• _TEXT EXTRACT_
-- begin --
Writer’s Commentary: Legendary Screen Writer Steven E. De Souza Discusses ‘Sheena: Queen Of The Jungle’ #6-#8
by Olly MacNamee
Best know as the screenwriter of the genre-defining films Die Hard and 48 HRS., as well as Commando, The Running Man, The Flintstones, Ricochet, Die Hard 2, and Lara Croft Tomb Raider: The Cradle of Life, Steven E. de Souza has also adapted numerous comic book properties for the screen, including Tales From the Crypt, Cadillacs & Dinosaurs, and Judge Dredd. We’re delighted to welcome him here to fill us in on his long association with Sheena, along with an insider’s peek at his working process, and much more!
[+++ WARNING: Possible spoilers ahead! Buy and read the books, then head back here for some awesome commentary! +++]
It’s been two decades since the late Paul Aratow asked me to reboot Will Eisner and S.M. “Jerry” Iger’s immortal Golden Age character Sheena for the 21st Century. The rights holder to the character since the 1980s, Paul had first met me when we produced the 1987 TV movie of another Will Eisner creation, The Spirit. Unhappy with the choices dictated by the studio and director on the 1984 Sheena film, and even more so on the heels of the 2000 TV version, and aware I’d adapted other comics for film like Judge Dredd, Cadillacs & Dinosaurs, and Tales From the Crypt, Paul reasoned I’d respond to Sheena.
-- end --
• _INFORMATION SUPPLIED_
-- begin --
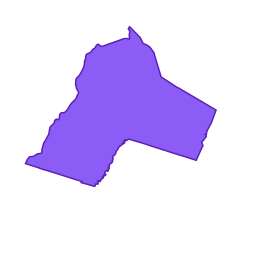 Otaņķu pag., Nicas, Latvia (Natural Earth projection), rotated 123°
{"feature_id": "27541924B2147324015224", "entity_name": "Otaņķu pag.", "entity_type": "district", "adm_level": 2, "iso_a3": "LVA", "parent_name": "Latvia", "parent_adm1": "Nicas", "projection": "natural_earth1", "projection_center": [21.142, 56.421], "detail": "fine", "context": "isolated", "style": "filled", "palette": "violet", "viewbox_px": 256, "rotation_deg": 123, "n_neighbors": 0, "source": "geoboundaries", "source_scale": "gbopen_adm2", "svg_char_len": 5443}
<svg xmlns="http://www.w3.org/2000/svg" viewBox="0 0 256 256"><g transform="rotate(123 128 128)"><path d="M165.0,192.8L168.2,193.6L169.0,193.7L170.3,193.7L173.3,192.4L174.8,191.7L176.1,191.2L177.1,191.0L180.0,190.8L183.4,190.5L186.7,190.5L187.7,190.2L189.0,189.7L190.6,189.2L192.8,188.5L193.6,188.2L194.1,187.7L194.6,187.3L195.0,187.1L195.6,187.0L196.4,187.1L197.4,188.1L198.3,189.0L199.1,190.1L199.4,190.2L200.2,190.4L201.2,190.8L203.9,192.3L204.4,193.1L204.6,193.4L204.7,193.6L205.0,194.1L205.5,194.5L205.9,194.8L206.4,195.0L207.1,195.1L208.4,195.0L208.7,195.1L209.0,195.3L209.4,195.3L210.2,195.1L213.7,194.6L211.0,184.8L209.8,180.6L210.0,180.5L208.8,176.1L208.6,175.7L207.6,172.2L204.5,161.1L199.6,143.3L198.0,137.7L199.3,137.5L197.3,131.2L195.4,124.9L195.1,124.2L194.5,124.2L194.3,124.2L194.2,124.1L193.9,124.3L193.6,124.4L193.0,124.3L192.6,124.3L192.4,124.5L192.3,124.4L192.3,124.2L192.1,124.0L191.9,124.0L191.8,123.3L191.8,123.0L191.7,122.8L191.2,122.9L190.8,122.9L190.5,123.0L190.0,123.5L189.4,123.6L189.4,123.8L189.5,124.3L189.4,124.5L188.8,124.5L188.2,124.2L188.0,123.5L187.9,123.0L188.0,122.9L187.9,122.4L188.1,122.3L188.1,122.2L187.6,122.1L186.5,122.5L186.1,122.4L185.8,122.3L185.4,122.3L185.2,122.1L184.9,122.1L184.7,122.2L184.7,122.3L184.4,122.3L184.2,122.3L183.9,122.5L183.6,122.5L183.3,122.5L183.3,122.3L183.6,121.8L183.3,121.6L183.1,121.7L182.1,122.0L182.0,122.3L181.7,122.3L181.6,122.2L181.5,121.9L181.3,121.9L180.5,122.2L180.5,122.4L180.6,122.6L180.4,122.6L179.6,121.8L179.5,121.7L180.0,121.3L179.8,121.2L179.5,121.2L179.2,121.2L178.8,121.7L178.7,122.6L178.4,122.8L178.3,123.0L178.1,123.1L177.3,123.2L176.8,123.3L175.8,123.2L175.5,123.0L175.4,122.7L175.5,122.5L175.5,122.4L175.3,122.3L175.0,122.5L174.9,122.4L175.0,122.2L175.1,121.8L175.4,121.6L175.3,121.4L175.2,121.3L174.8,121.3L174.6,121.4L174.2,121.8L173.8,121.8L173.0,121.7L172.7,121.9L172.5,122.1L172.3,121.8L172.2,121.8L171.9,122.0L171.9,122.3L172.1,122.4L172.2,122.5L172.2,122.8L172.1,123.0L171.9,123.1L171.0,122.6L170.8,122.6L170.7,122.7L170.4,123.2L170.1,123.2L169.9,123.1L169.7,123.4L169.4,123.4L169.2,123.4L169.1,123.5L168.9,123.6L168.2,123.5L167.9,123.5L167.4,123.3L166.8,123.2L166.3,123.0L166.2,122.9L166.2,122.7L165.6,122.8L165.4,122.7L165.1,122.6L164.8,122.7L164.3,122.8L164.1,122.9L164.1,123.2L164.0,123.4L163.7,123.5L163.6,123.3L163.3,123.3L163.2,123.4L163.2,123.6L162.7,123.9L162.2,124.0L162.1,123.7L161.9,123.7L161.8,123.8L161.8,124.1L161.5,124.5L160.8,124.9L160.5,124.9L160.3,125.1L160.0,125.4L159.3,125.1L158.8,124.6L158.5,124.6L158.2,124.7L157.5,124.5L157.3,124.5L156.2,124.5L155.4,124.7L155.2,124.7L154.9,124.9L154.9,125.0L154.6,125.3L153.5,125.2L153.2,125.3L152.5,125.0L151.6,124.9L150.8,125.1L149.6,125.1L147.6,125.2L147.4,125.1L147.4,124.8L147.1,124.5L147.0,124.4L146.8,124.3L146.4,124.2L146.2,124.2L145.7,124.1L144.9,124.1L144.7,124.4L144.5,124.5L144.0,123.4L142.5,123.5L142.6,123.8L142.6,124.0L142.4,124.2L142.2,123.9L142.0,123.1L142.7,122.9L142.4,122.8L141.6,123.1L141.2,123.4L140.8,123.6L140.7,123.6L140.4,123.3L140.1,123.4L140.1,123.6L140.4,123.7L140.4,123.8L140.3,124.2L140.2,124.4L139.9,124.4L139.5,124.1L139.4,123.9L139.4,123.6L139.5,123.5L139.2,123.2L139.4,122.9L139.4,122.6L139.2,122.3L138.8,122.2L138.5,122.0L137.0,121.6L136.7,120.7L134.1,111.9L133.9,111.3L132.9,108.0L132.0,104.7L130.5,98.8L126.0,82.5L125.2,79.2L120.6,63.0L119.8,60.2L119.7,60.3L119.6,59.8L119.5,58.9L118.9,56.6L117.9,53.2L103.6,55.4L102.1,55.4L100.9,57.0L99.7,58.5L99.4,58.4L97.9,58.2L92.8,57.7L92.7,57.7L91.6,58.8L91.4,58.9L91.4,59.1L91.1,58.6L90.4,58.8L90.5,59.1L89.5,59.5L87.0,60.2L78.1,60.9L74.0,61.9L65.0,63.9L66.9,107.4L67.2,108.8L67.1,128.1L53.1,144.6L50.8,147.2L50.2,148.6L48.3,153.5L48.2,154.0L48.2,154.4L48.2,156.3L48.2,157.6L48.5,159.7L48.9,161.4L45.5,167.1L44.9,169.8L44.1,173.4L43.7,175.1L42.9,178.5L42.7,179.5L42.5,180.6L42.3,181.1L42.3,181.6L42.3,181.9L42.5,182.0L43.1,181.7L43.4,181.7L44.0,181.8L44.6,181.8L44.9,181.3L45.7,179.7L45.9,179.2L46.4,178.7L46.7,178.6L47.9,178.4L48.8,178.0L50.1,177.0L50.3,176.9L50.3,176.6L50.9,176.4L52.0,175.4L52.5,175.3L53.5,177.5L54.2,178.7L54.9,179.6L55.6,180.3L56.3,180.9L56.6,181.1L69.8,191.2L72.9,193.4L73.9,194.7L74.2,195.2L74.3,195.8L74.2,196.4L73.9,197.6L73.9,198.1L74.0,198.5L74.2,198.9L75.0,199.4L75.4,199.5L76.3,199.5L78.2,199.3L78.9,199.4L79.8,199.7L80.4,200.0L81.0,200.2L81.5,200.4L82.7,200.5L83.4,200.4L85.2,200.8L86.1,201.2L86.4,201.4L86.7,201.7L87.8,202.5L88.8,202.8L90.0,202.8L90.6,202.7L92.7,201.4L93.6,201.1L94.3,201.1L95.3,200.9L96.0,200.6L97.3,199.9L98.1,199.3L101.3,198.3L102.3,198.1L104.5,197.9L107.8,197.5L108.9,197.5L110.5,197.5L112.0,197.8L112.6,197.9L113.2,198.1L113.7,198.2L115.5,198.1L116.1,198.0L116.6,197.7L119.0,196.3L120.0,195.6L121.1,194.6L121.4,194.3L121.6,193.8L122.6,193.0L122.9,192.7L122.8,192.4L123.6,191.5L123.8,191.0L124.0,190.6L124.4,189.7L124.7,189.2L125.2,188.9L126.2,188.5L126.7,188.4L127.1,188.4L127.7,188.2L129.0,188.3L130.1,188.0L131.1,187.8L131.6,187.7L132.5,187.7L137.0,188.7L137.8,188.8L140.1,189.1L140.5,189.1L142.5,188.9L144.4,188.9L145.8,188.8L148.9,189.4L149.6,189.8L150.3,190.5L151.0,191.5L151.4,192.0L151.7,192.2L152.1,192.4L152.5,192.5L153.2,192.6L153.9,192.6L154.2,192.5L154.8,192.3L155.6,191.7L156.3,191.3L158.1,190.8L158.7,190.9L159.0,191.0L159.3,191.5L159.3,191.8L159.2,192.1L159.3,192.6L159.5,192.8L160.2,193.2L161.1,193.4L161.6,193.5L162.1,193.4L162.9,193.1L163.9,192.7L164.4,192.7L165.0,192.8Z" fill="#8b5cf6" stroke="#5b21b6" stroke-width="1.5"/></g></svg>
-- end --
• _THE TASK_
Retype the Sheena commentary above, everything from "Writer’s Commentary: Legendary" down to "and much more!", without changing a word.

• _TASK OUTPUT_
Writer’s Commentary: Legendary Screen Writer Steven E. De Souza Discusses ‘Sheena: Queen Of The Jungle’ #6-#8
by Olly MacNamee
Best know as the screenwriter of the genre-defining films Die Hard and 48 HRS., as well as Commando, The Running Man, The Flintstones, Ricochet, Die Hard 2, and Lara Croft Tomb Raider: The Cradle of Life, Steven E. de Souza has also adapted numerous comic book properties for the screen, including Tales From the Crypt, Cadillacs & Dinosaurs, and Judge Dredd. We’re delighted to welcome him here to fill us in on his long association with Sheena, along with an insider’s peek at his working process, and much more!